Speaking at an event in Shanghai last week, Derek Scissors, a resident scholar at the American Enterprise Institute, a conservative think tank in Washington, pointed to overseas investment by China’s real estate sector as a product of the country’s slackening pace of reform in recent years.
“If you have a failure of Chinese reform, there are going to be people who feel that they can’t work with the status quo, and they’re going to send their money overseas,” Scissors said. “That set of investors is the real estate set.”
Outbound investment from the technology sector was also noted as being driven by a lack of reform, while the Stanford-trained economist pointed out that state-run companies, particularly in the energy sector, might be more likely to invest overseas if more competition were introduced to the marketplace.

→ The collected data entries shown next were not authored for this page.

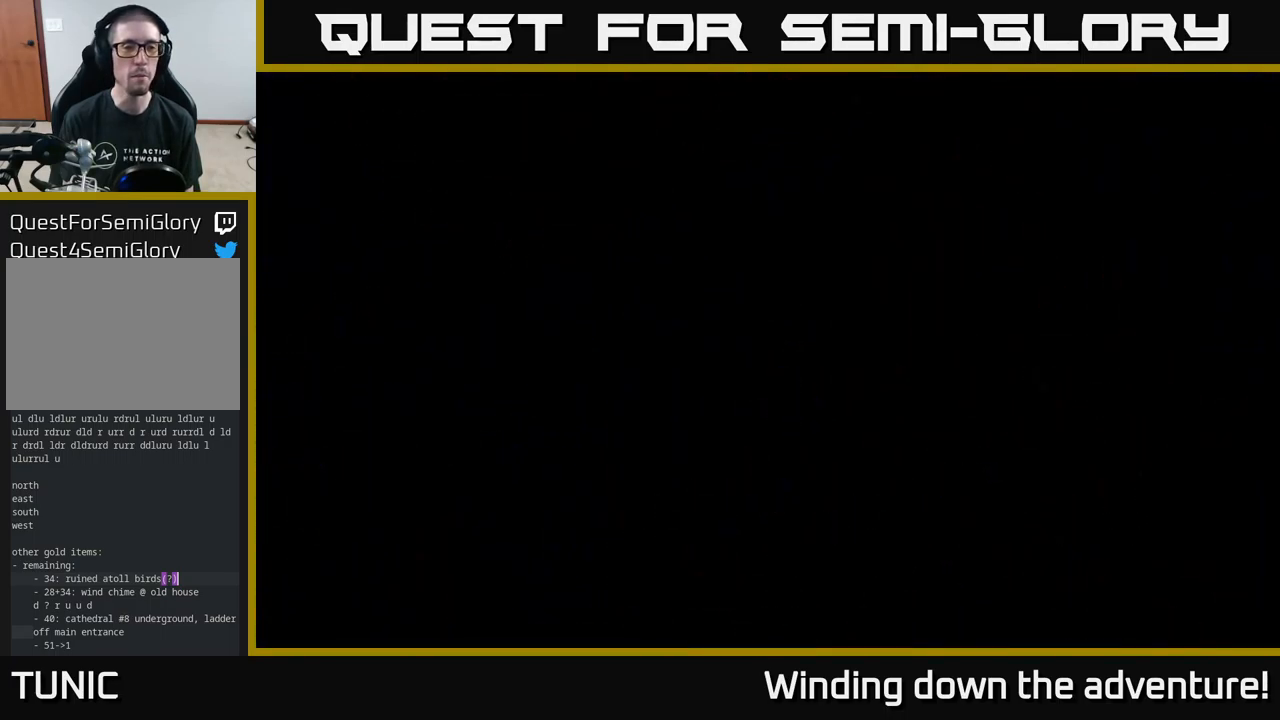
{"buttons": [], "left_stick": "up-left", "right_stick": "center", "events": [[67, "left_stick", "center"], [267, "left_stick", "up-left"]]}
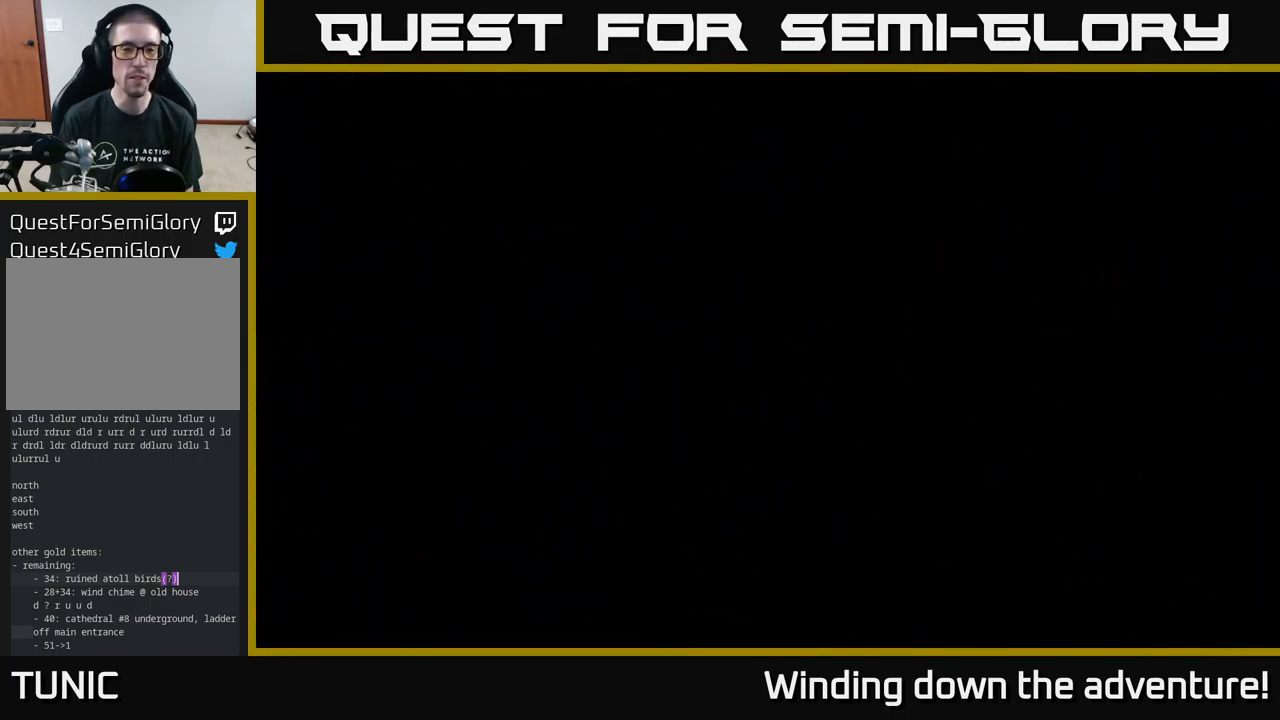
{"buttons": [], "left_stick": "up-left", "right_stick": "center", "events": []}
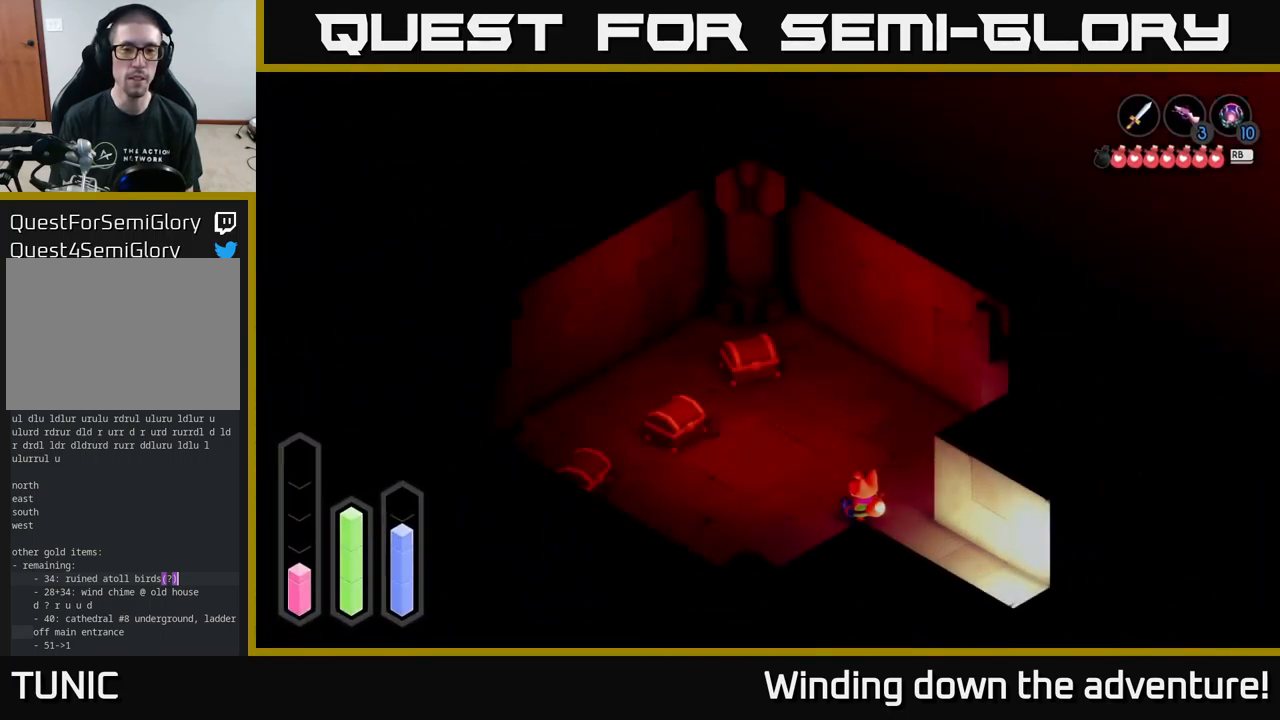
{"buttons": [], "left_stick": "up-left", "right_stick": "center", "events": []}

Scissors, who has built one of the most authoritative databases of Chinese overseas investment globally, was in Shanghai for a series of meetings, and was speaking at a gathering of the American Chamber of Commerce in Shanghai.
The US real estate market attracted $3.1 billion of capital from China last year – an increase of more than 900 percent from the $264 million invested in 2012, according to data from property consultancy JLL.
Even Big Chinese Companies Struggle to Compete
While Scissors’ theory may at first seem counterintuitive, with large state-owned firms such as Greenland Group playing prominent roles in overseas development projects, and presumably benefitting from central government policies that continue to promote state-run enterprises, many of the companies moving their cash out of China are private enterprises.
Private sector real estate companies such as China Vanke or Country Garden, and even investment firms such as Fosun, may find that China’s bias towards state-owned enterprises make overseas deals more attractive.
In his presentation in Shanghai, Scissors noted the preference among Chinese private investors for international investments.
“I was at an event in New York and all of these private Chinese entrepreneurs were coming to me and asking, ‘Where can I invest money in the US, so that I can get it out of China,” he recalled.
Individual Investors Also Frustrated By Slow Reforms
Chinese corporate investments in US real estate, as well as in other countries, can also be seen as a response to the frustrations of China’s middle class with slower than expected reforms and with an array of challenges currently facing the world’s second-largest economy.
As China’s middle class and newly wealthy have grown more prosperous, they have gained access to more choices, and many of them are choosing to buy homes overseas, or to go ahead and emigrate.
Residential real estate developments such as a 61-storey tower recently begun in Manhattan by China Vanke or the $4 billion Atlantic Yards project acquired by Greenland Group last year, are hoping to sell many of their units to Chinese investors eager for overseas homes.
In the case of a Greenland Group project which went on sale in Sydney last year, the company sold RMB1.5 billion (US$246 million) in homes during the first weekend of sales – many of them from the company’s home market in China.
Inflated home prices in China – driven up by a lack of alternative financial products, the country’s closed capital accounts and an expansive monetary policy – have also helped make overseas real estate investments look more affordable, and more stable, to Chinese buyers.
So instead of Chinese outbound investment being a sign of the country’s growing strengths, there are a number of ways that the trend signifies China’s ongoing struggles to reform its economy.